▸ What to produce: Extract the lines below word for word, leaving out the pictures.

▸ Information:
▼

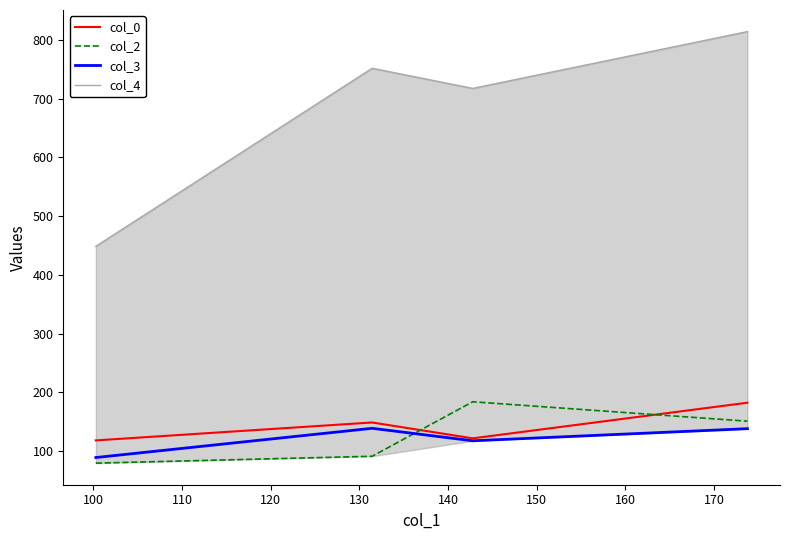

Reading left to right, what are all the values shown in this chart?

col_0: 118.0	148.5	121.5	182.2
col_2: 79.3	91.0	183.8	150.7
col_3: 88.8	138.6	117.3	138.0
col_4: 448.6	751.8	717.5	814.2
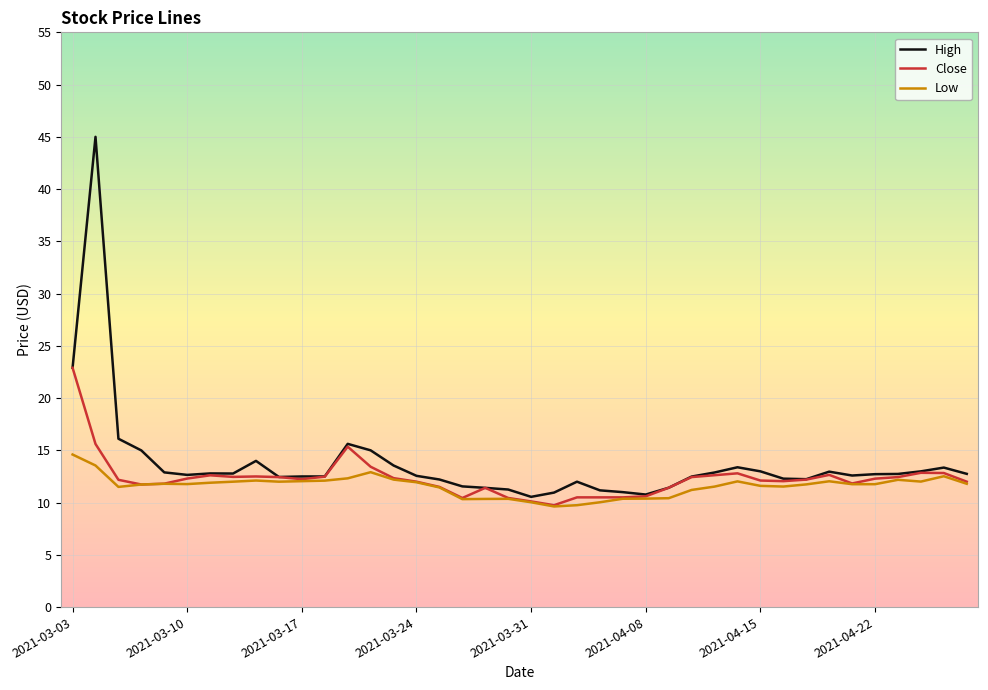

Rank the series by their maximum value, from lowest to highest.

Low, Close, High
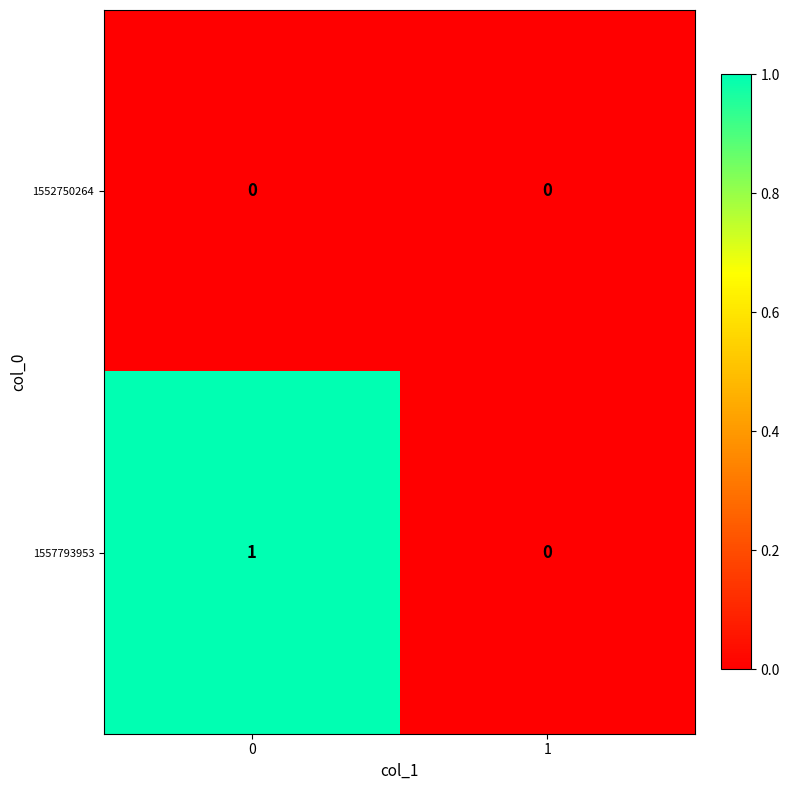

List the series in order of their overall mean, highest first.

1557793953, 1552750264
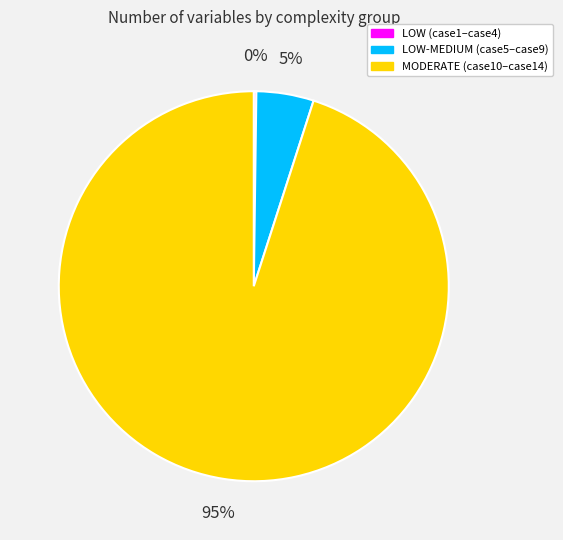

To the nearest percent, what is the average slice percentage?

33%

▲

▸ Task output:
Reading left to right, what are all the values shown in this chart?

col_0: 118.0	148.5	121.5	182.2
col_2: 79.3	91.0	183.8	150.7
col_3: 88.8	138.6	117.3	138.0
col_4: 448.6	751.8	717.5	814.2

Rank the series by their maximum value, from lowest to highest.

Low, Close, High

List the series in order of their overall mean, highest first.

1557793953, 1552750264

To the nearest percent, what is the average slice percentage?

33%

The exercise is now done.